Consistency of the results of the interaction time x group was shown in all the four mixed models. For total LDL, there was a consistent significant interaction for all models (p < 0.05). For LDL size, the interaction was significant for model 1 (p = 0.027) and model 2 (p = 0.029), and a tendency close to significance for model 3 (p = 0.058) and model 4 (p = 0.068). The interaction effect was found on large LDL for all the four models (p ≤ 0.01). For sdLDL, the interaction was significant for model 1 (p = 0.046) and model 2 (p = 0.048), and close to tendency for model 3 (p = 0.11) and model 4 (p = 0.12). For total HDL, we found interaction effect on model 3 and model 4 (p < 0.05) and closer significance for model 1 (p = 0.072) and model 2 (p = 0.056). In addition, there was a significant interaction for total cholesterol on model 1, model 2, and model 3 (p < 0.05). There was no interaction effect for large HDL, VLDL, total IDL, IDL-A, IDL-B, IDL-C, and triglycerides whatever the models.

Secondary outcomes

To assess the factors that can affect the evolution of lipoprotein subfractions, we tested age, BMI, MVPA, sedentary behaviour, stress at work and stress at home, as well as sleep quality, using adjusted mixed models. Coefficients and 95CI are reported below for fully adjusted model (model 4). Total LDL-cholesterol was associated with stress at work: every increase on one point of stress at work is associated with an increase of total LDL of 3.15 mg/dl (95CI 0.20 to 6.11 mg/dl, p = 0.038).
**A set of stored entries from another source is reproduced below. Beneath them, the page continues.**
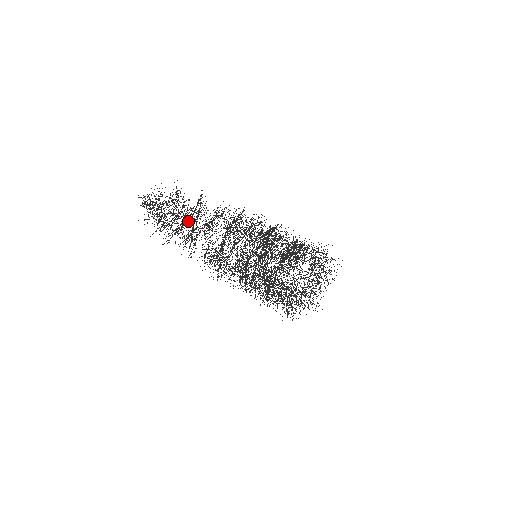
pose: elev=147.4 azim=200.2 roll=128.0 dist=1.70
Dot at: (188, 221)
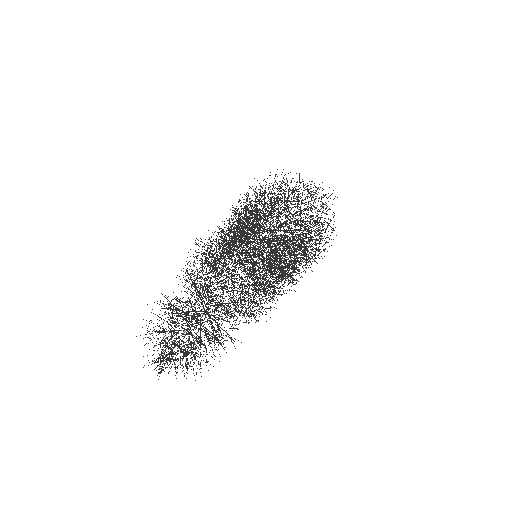
Dot at: occluded
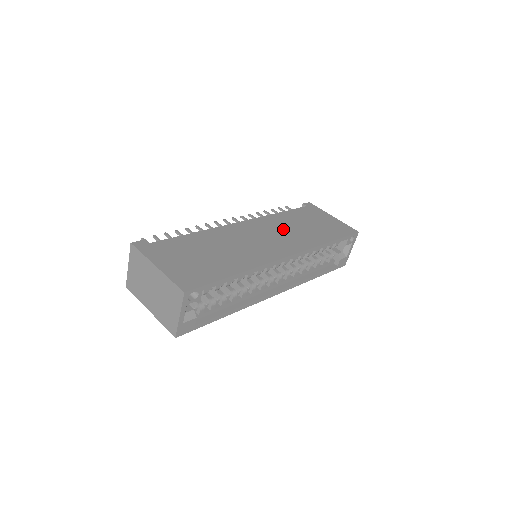
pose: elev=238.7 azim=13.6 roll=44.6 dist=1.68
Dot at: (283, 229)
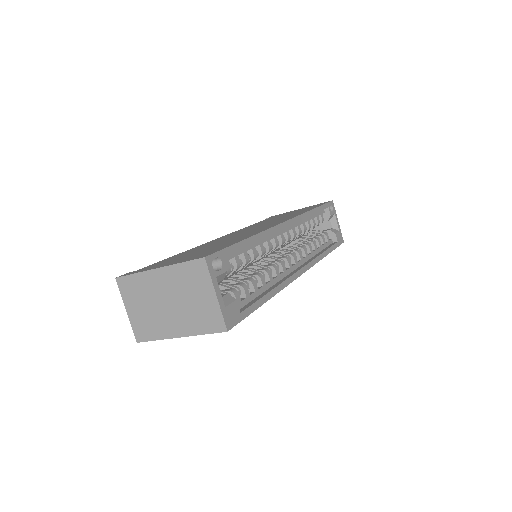
Dot at: (264, 223)
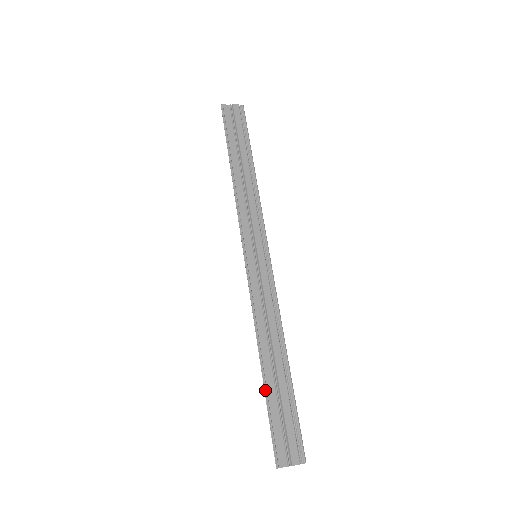
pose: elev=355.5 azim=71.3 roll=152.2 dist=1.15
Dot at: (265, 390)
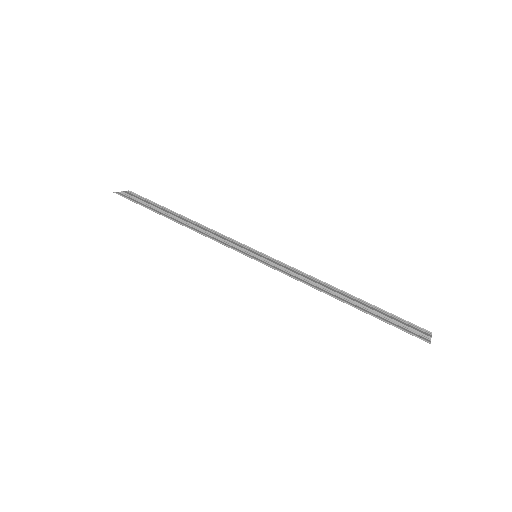
Dot at: (366, 312)
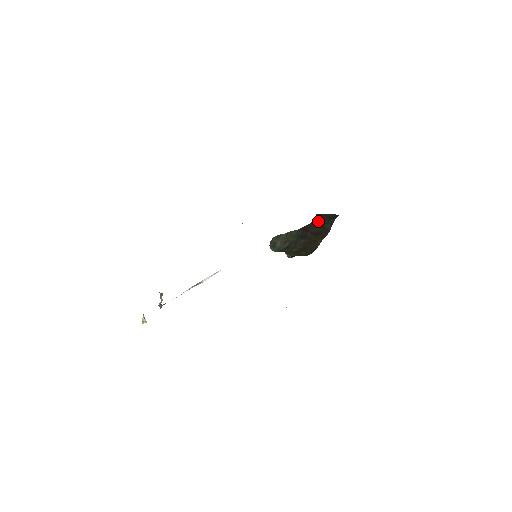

Large LDL-cholesterol was associated or tended to be associated with BMI in all models (p = 0.049 in model 2, p = 0.070 in model 3, and p = 0.079 in model 4), suggesting that an increase of 1 kg/m2 of BMI was associated with an increase of large LDL by 1.42 mg/dl (-0.19 to 3.03 mg/dl) (Fig. 3). A 1 kg/m2 increase in BMI was also associated with decreased large HDL by -0.86 mg/dl (-1.70 to -0.01 mg/dl, p = 0.047), increased IDL-C by 0.71 mg/dl (0.08 to 1.34 mg/dl p = 0.029), and increased triglycerides by 0.04 g/l (0.01 to 0.07 g/l; p = 0.003); all models were significant. Aging tended to be associated with an increase in small HDL: each increase of 1 year in age was associated with increased small HDL by 0.09 mg/dl (-0.01 to 0.19 mg/dl; p = 0.063); all other models were significant. Lastly, each min/day of sedentary behaviour was associated with a decreased IDL-B by -0.02 mg/dl (-0.03 to -0.003 mg/dl; p = 0.021), and an increase of MVPA of 1 min/day was linked with increased in IDL-C by 0.1 mg/dl (0.002 to 0.19; p = 0.045) (all models were significant). No variables were found to be associated with VLDL, total IDL, and IDL-A (Supplementary Fig. 1). Eating behaviour also did not influence any of the outcomes.

Fig. 3
figure 3

Factors influencing the LDL lipoprotein subfraction profile, using the fully adjusted mixed model (see details for all lipoprotein subfraction profile in supplementary materials – Supplementary Fig. 1)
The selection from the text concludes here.